_SOURCE PASSAGE_.
* * * * * * * * *
Videos of Past Q-FARM Seminars

“Time-of-Flight Quantum Tomography of an Atom in an Optical Tweezer”

I will discuss experiments with atoms in optical tweezers in which we use time-of-flight imaging to demonstrate full tomography of a non-classical motional state. By combining time-of-flight imaging with coherent evolution of an atom in the optical tweezer, we are able to access arbitrary quadratures in phase space without relying on coupling to a spin degree of freedom. To create non-classical motional states, we using tunneling in the potential landscape of optical tweezers, and our tomography both demonstrates Wigner function negativity and assesses coherence of non-stationary states. We are motivated to explore this tomography method for its applicability to other neutral particles, such as large-mass dielectric spheres. I will also provide a brief description of our broader optical tweezer work focused on studying light-assisted collisions and on extending atom lifetimes with a new cryogenic optical tweezer array apparatus.

“Universal randomness beyond thermalization in quantum dynamics”
* * * * * * * * *
_RECORDS SHOWN_.
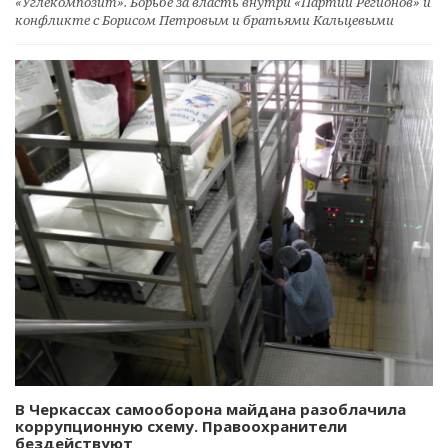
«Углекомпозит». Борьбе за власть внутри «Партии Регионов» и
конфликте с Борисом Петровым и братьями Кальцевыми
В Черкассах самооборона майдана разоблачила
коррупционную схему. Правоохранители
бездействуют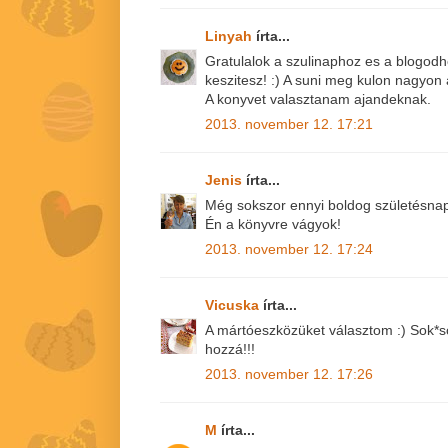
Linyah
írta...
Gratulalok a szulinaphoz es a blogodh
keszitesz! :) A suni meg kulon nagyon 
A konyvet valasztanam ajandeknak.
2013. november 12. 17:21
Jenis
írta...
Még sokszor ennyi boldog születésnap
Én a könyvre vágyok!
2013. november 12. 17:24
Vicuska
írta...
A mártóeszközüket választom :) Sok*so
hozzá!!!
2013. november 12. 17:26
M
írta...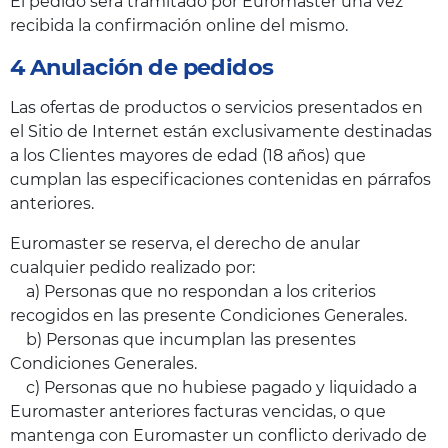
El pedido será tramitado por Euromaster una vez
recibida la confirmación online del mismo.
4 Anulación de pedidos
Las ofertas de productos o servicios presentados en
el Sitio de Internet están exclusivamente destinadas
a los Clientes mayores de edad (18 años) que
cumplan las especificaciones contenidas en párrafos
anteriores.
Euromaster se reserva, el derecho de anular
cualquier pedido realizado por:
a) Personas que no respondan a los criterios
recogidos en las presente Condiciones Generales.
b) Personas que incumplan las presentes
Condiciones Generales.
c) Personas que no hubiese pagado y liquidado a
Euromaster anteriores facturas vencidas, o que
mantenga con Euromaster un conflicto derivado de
* * * * * * * * *
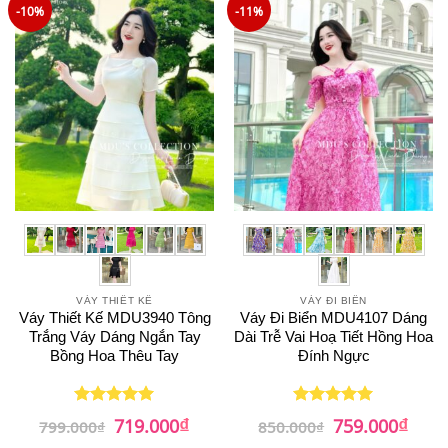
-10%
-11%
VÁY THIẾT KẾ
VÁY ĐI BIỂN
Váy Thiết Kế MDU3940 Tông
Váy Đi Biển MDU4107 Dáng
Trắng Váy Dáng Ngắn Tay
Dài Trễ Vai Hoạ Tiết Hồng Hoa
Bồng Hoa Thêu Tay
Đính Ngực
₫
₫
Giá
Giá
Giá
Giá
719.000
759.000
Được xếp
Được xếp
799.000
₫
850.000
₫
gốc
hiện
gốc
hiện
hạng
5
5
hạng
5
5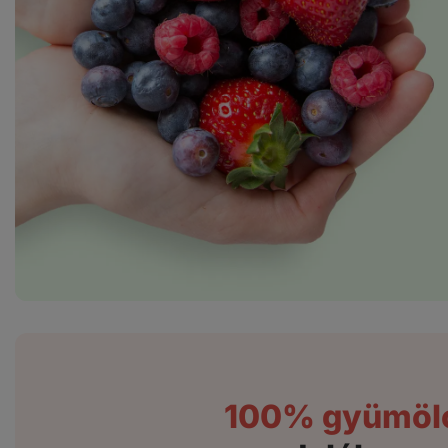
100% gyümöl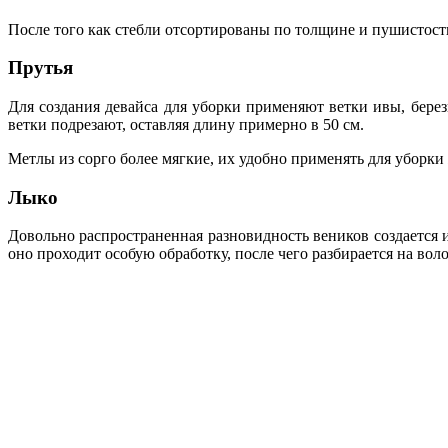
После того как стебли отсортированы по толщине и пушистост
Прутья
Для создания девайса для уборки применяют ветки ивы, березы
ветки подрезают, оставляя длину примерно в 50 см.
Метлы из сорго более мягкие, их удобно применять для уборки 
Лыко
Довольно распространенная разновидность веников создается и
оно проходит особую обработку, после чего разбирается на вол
* * * * * * * * *
_AIM OF THE TASK_.
Extend the Q-FARM seminar listing, picking up after its final line, the title "Universal randomness beyond thermalization in quantum dynamics".

_REPLY_.
The advent of quantum simulators has made it possible to probe quantum many-body systems with unprecedented resolution. Microscopic read-out of individual degrees of freedom gives access to a far more detailed picture of quantum dynamics than what has been traditionally available in condensed matter physics, and motivates the search for novel universal phenomena. In this talk, I will discuss one such example: "deep thermalization", a recently proposed framework for the emergence of universal randomness in quantum dynamics, based on the statistics of conditional wavefunctions obtained after measuring part of a system. I will present recent results on deep thermalization in tractable quantum circuit models of dynamics, leveraging connections to monitored dynamics and random-matrix theory.

“Measurement induced criticality in many-body states”

A strange aspect of quantum mechanics is what Einstein called “spooky action at a distance”: measuring the spin of one particle of an EPR pair leads to wavefunction collapse that instantaneously changes the correlation between the two particles regardless of how far they are separated. In this talk I will discuss how this effect is generalized to entangled states of many particles. In particular I will show that local measurements of a critical quantum ground state can induce a phase transition that instantaneously modifies the power-law decay of correlations at arbitrary long distances. I will explain how this transition can be analyzed through a mapping to a statistical field theory with boundary criticality and discuss a realistic scheme for observing these phenomena in experiments. 

Talk title: “Quantum dynamics of a superconducting-circuit quantum simulator with metamaterial quantum bus”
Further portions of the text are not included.